Hot Weather Takes Toll on Corn Crop
HARTSBURG - Extremely high temperatures this summer have taken a toll on corn crops across Missouri.
Corn growers estimate upwards of a 30 percent loss in their total yield this year. MU Plant Sciences professor Bill Wiebold said a combination of factors hit corn crops, including high rainfall in the spring and dry, hot temperatures during the summer months.
"The roots just couldn't keep up enough and so you see some scalded plants, dead leaves or the whole plant is dead," Wiebold said.
Wiebold said when temperatures are consistently hot, especially at night, crops don't ever grow to full size. He said farmers will really notice the loss when it comes time to harvest.
"Temperatures of over 100 degrees greatly increase the amount of water evaporation from the leaves," he said. "If there's not enough water there, then you have stress on those plants."
Hartsburg farmer Terry Hilgedick has been battling to protect his corn crops all summer. He said his crops have suffered from the soaring temperatures.
"Those 100 degree days followed by 80-plus degree nights is really tough on a corn plant," Hilgedick said.
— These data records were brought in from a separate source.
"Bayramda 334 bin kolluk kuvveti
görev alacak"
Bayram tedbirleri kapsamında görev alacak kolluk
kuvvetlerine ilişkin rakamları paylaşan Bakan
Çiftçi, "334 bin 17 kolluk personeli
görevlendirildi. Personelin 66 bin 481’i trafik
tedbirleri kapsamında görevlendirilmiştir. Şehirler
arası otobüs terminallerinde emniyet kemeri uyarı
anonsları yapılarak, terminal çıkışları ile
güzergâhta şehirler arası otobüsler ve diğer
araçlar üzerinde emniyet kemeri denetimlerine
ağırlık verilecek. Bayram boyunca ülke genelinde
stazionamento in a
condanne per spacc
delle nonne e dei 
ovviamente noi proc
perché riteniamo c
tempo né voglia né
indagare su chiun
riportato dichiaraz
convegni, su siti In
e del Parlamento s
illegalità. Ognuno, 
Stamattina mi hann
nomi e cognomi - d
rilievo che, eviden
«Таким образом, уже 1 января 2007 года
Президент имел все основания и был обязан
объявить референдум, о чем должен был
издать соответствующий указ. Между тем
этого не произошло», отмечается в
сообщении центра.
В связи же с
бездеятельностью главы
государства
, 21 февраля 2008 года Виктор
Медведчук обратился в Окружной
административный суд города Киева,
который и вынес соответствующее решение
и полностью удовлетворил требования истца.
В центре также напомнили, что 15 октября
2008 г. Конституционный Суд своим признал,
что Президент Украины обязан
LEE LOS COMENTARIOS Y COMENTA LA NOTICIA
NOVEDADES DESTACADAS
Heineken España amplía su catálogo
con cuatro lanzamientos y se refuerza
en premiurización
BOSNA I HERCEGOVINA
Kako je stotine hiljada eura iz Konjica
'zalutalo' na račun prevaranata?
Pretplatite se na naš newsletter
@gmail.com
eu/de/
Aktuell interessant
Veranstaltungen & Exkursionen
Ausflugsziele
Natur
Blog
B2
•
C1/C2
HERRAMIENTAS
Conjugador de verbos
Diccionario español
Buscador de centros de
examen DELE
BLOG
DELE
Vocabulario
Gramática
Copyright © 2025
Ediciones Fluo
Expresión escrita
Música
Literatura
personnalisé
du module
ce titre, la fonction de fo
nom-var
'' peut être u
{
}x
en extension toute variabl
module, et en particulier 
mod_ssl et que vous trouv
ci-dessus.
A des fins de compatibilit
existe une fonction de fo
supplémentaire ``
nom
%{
Hilgedick has been farming in Hartsburg for more than 20 years. Along with high temperatures, his crops also suffer when Missouri River waters rise. His farm is right in the heart of the Missouri river valley.
"Wherever there's standing water, you don't have a crop," he said.
Hilgedick said this summer has been one of the worst in terms of crop production. He expects to lose nearly half of his total corn crop because of a combination of high temperatures and standing flood water.
"All in all, I'd say it's about a 60 percent crop," he said. So, much worse than usual."